In recent years, Penney would have been able to choose from one of Sekope Kepu, Tolu Latu, Bernard Foley, Adam Ashley-Cooper, Israel Folau, Kurtley Beale, Nick Phipps, Ned Hanigan, Tom Robertson, Karmichael Hunt, Rob Simmons or Michael Hooper to lead the way.
But those experienced heads have departed over the last few years. The decisions to let those players go can’t all be attributed to Penney, as he’s only been in charge for 15 months, but at a time when the Waratahs needed to keep their last remaining greybeards, the Kiwi and the organisation have not managed to stop the bleeding.
Penney said wouldn’t do anything differently, however. “Don’t regret it. Don’t regret the discussions we had and the decisions we made there,” Penney said. “We have people in the organisation that will do a job (as captain), yeah.”
Trans Tasman Bubble?
Andy Marinos is chatting to the NZRU about the possibility of all games being played in the same location if things go pear shaped virus wise. Word is the Kiwis are already planning for a third round of Super Rugby Aotearoa, and it’d be crazy to think RA aren’t doing the same.
However, RA has not given up on the competition and Marinos told reporters in Brisbane that “all options on the table”.
“One thing we’ve learnt out of last year is that we’ve got to be adaptable,” Marinos said.
“We’ve got be able to pivot quite quickly, so we are engaging with the Kiwis are looking at how best we can put this together.
“We are largely beholden to what government regulations are going to be at the time, but there is certainly an emphasis from both sides to make sure that it happens.”
The challenge with an Australian bubble for Super Rugby would be a 14-day quarantine for everyone when they returned home. This of course would hamper the player’s preparation for the Rugby Championship and another 14 days after that.
Perhaps the best option would be to have bubbles in one city in each country.
Rebels Travel Burden
Rebels coach Dave Wessels has questioned why his side and the Force have had to carry the burden of COVID-19 restrictions so far. The Rebels will have to fly into Brisbane on Friday to prepare for that nights game against the Reds.
The Rebels escaped the lockdown in Melbourne and the subsequent 14-day hotspot quarantine imposed on the greater Melbourne area by the Queensland government only hours before they came into force.
Interstate flights out of Melbourne had been cancelled, buses weren’t available and the Rebels players were forced to make the seven-hour road trip to Canberra in their own cars, some of them leaving so hurriedly they were unable to say their goodbyes to their wives and children.
But while their sacrifice will enable the Reds-Rebels match to proceed on Friday as scheduled — and not, alternatively, at a neutral venue at, say, a country town in NSW — the time line meant the Melbourne side couldn’t fly from Canberra to Brisbane on Thursday, which Wessels wanted to give the Rebels a chance to prepare properly.
Had they escaped Melbourne a day earlier, there would be no problem but then the Victorian government had not announced a lockdown at that stage. Still, if last season’s competition is any indicator, any team forced to fly and play on the same day almost invariably loses.
“The frustration is that if the Queensland government has an issue with the game then it should be a problem for the Queensland Reds to sort out, not the Melbourne Rebels,” Wessels said.
“The broader points is that we — and the Western Force — have been the ones who have been inconvenienced significantly by this and it is happening again. Why is everybody in the competition not sharing the load?”
The answer to that is that the hotspot occurred in Melbourne. None of that was any fault of the Rebels but they are the ones paying the price for it. It would not have been possible, for instance, to switch the Reds-Rebels match to Melbourne’s AAMI Park this week because that could have jeopardised the entire competition. Nor could the Reds have approached the Queensland government for a dispensation for the Rebels, not when Premier Anastasia Palaszczuk has imposed a uniform hard line on any relaxation of quarantine regulations, even in matters of life and death.

▶ **TRY IT**
Write out part of the rugby report word for word, beginning at the words "Interstate flights out" and stopping after "wives and children.". Work only from the rugby report.

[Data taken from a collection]

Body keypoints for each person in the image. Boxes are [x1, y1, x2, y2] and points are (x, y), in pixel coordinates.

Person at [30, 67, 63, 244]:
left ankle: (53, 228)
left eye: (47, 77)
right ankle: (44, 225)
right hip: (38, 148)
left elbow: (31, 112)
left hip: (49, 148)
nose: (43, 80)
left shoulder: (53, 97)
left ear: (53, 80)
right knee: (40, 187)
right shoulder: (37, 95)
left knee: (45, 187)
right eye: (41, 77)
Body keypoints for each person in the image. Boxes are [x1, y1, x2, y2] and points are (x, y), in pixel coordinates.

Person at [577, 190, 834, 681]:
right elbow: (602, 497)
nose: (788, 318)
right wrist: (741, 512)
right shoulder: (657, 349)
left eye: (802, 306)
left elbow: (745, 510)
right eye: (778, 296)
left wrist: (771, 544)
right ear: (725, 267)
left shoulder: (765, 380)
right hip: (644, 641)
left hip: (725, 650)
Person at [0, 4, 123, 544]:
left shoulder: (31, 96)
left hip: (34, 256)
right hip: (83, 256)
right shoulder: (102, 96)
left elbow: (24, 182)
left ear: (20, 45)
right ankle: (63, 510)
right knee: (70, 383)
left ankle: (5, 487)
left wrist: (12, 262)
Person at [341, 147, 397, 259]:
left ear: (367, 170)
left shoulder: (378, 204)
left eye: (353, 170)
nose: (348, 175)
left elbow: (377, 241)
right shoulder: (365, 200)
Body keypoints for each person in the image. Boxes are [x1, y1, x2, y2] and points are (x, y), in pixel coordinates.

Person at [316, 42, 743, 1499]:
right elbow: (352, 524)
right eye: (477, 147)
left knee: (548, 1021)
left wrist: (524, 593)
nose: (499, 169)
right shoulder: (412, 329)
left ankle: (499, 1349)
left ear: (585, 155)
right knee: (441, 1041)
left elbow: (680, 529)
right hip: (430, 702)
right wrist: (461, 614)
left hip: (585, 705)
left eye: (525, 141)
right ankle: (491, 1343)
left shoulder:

▶ **ANSWER BELOW**
Interstate flights out of Melbourne had been cancelled, buses weren’t available and the Rebels players were forced to make the seven-hour road trip to Canberra in their own cars, some of them leaving so hurriedly they were unable to say their goodbyes to their wives and children.